On May 27, NASA and the private space company SpaceX organized the first Demo-2 flight test to the International Space Station from American soil, with two astronauts departing for the ISS. However, the launch of the Crew Dragon capsule had to be canceled with only a few minutes left to launch due to “unfavorable weather conditions” around Launch Complex 39A at the agency’s Kennedy Space Center in Florida, according to the space agency itself.
The Demo-2 mission launch has now been rescheduled to Saturday, May 30, at 3:22 p.m. EDT. SpaceX’s decision to reschedule launch was made with only 17 minutes remaining until the anticipated liftoff time.
“There was a concern that if we did launch, it could actually trigger lightning,” NASA Administrator Jim Bridenstine said. “We made the right decision.”
Astronauts Bob Behnken and Doug Hurley, space shuttle veterans and seasoned test pilots, will have a second chance to be the first to fly this capsule into space orbit and reach their destination, the International Space Station.

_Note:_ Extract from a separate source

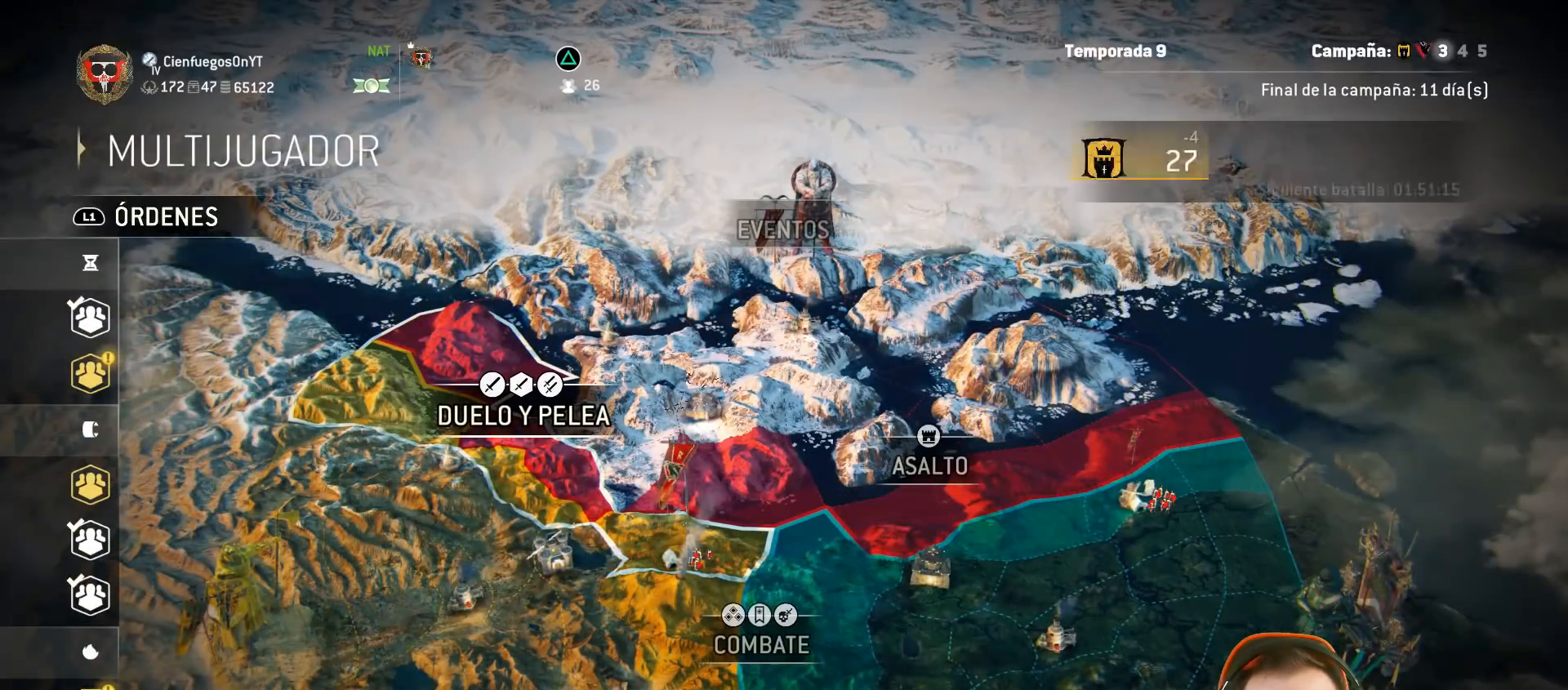
{"buttons": [], "left_stick": "center", "right_stick": "center", "events": []}
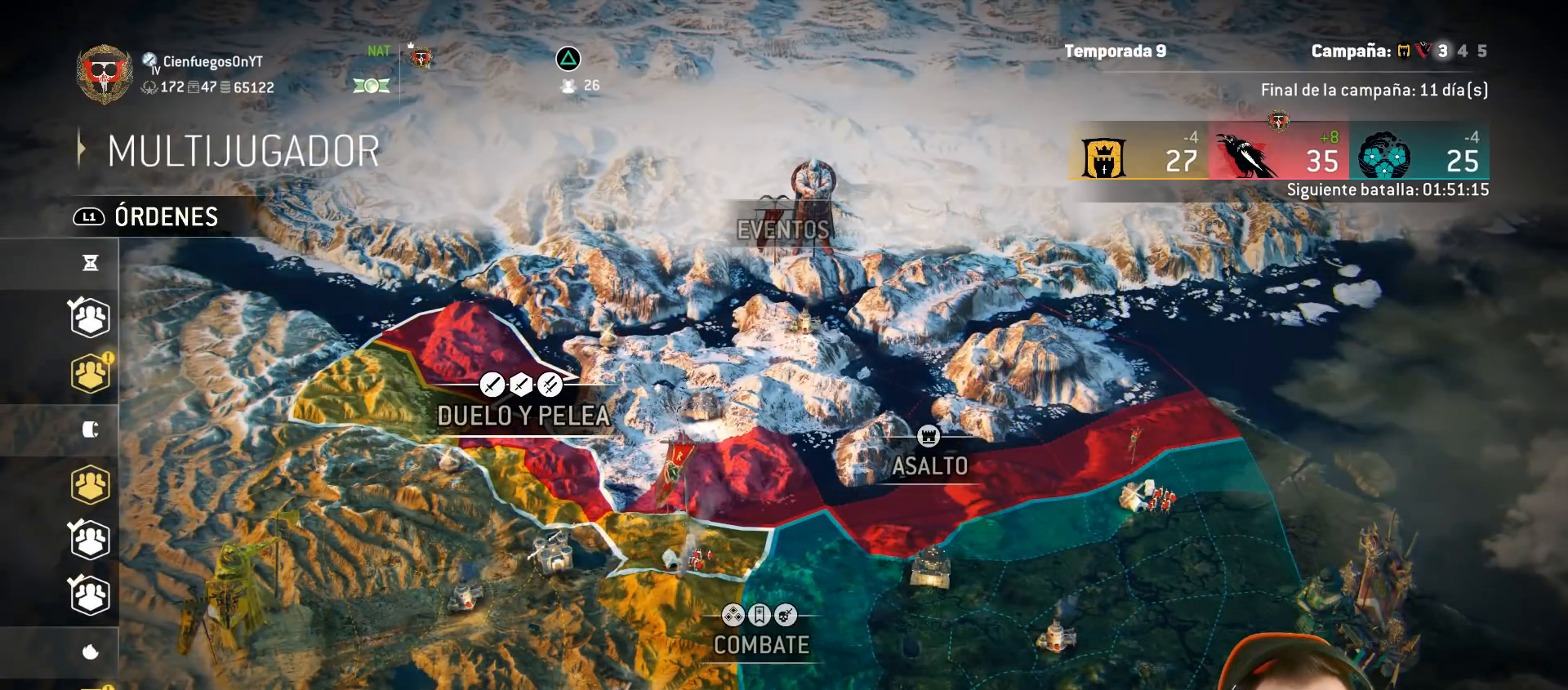
{"buttons": ["DPAD_DOWN"], "left_stick": "center", "right_stick": "center", "events": [[217, "DPAD_DOWN", "down"]]}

In addition, the event is important since the United States has not launched its own astronauts into space since 2011. From that moment on, the North American country had to help itself from Russia and its Soyuz spacecraft, which implied an immense expense for the American economy and put the Russians as the owners of the space monopoly.
Right now, the possibility of launching the mission on Saturday has been set at 50%, pending to see how the weather evolves due to the threat of storms, rains, and clouds in the area. In the event that the launch does finally occur, it will be a 19-hour trip to the ISS, where the astronauts will stay for one to four months until they return to Earth in the same Dragon spacecraft.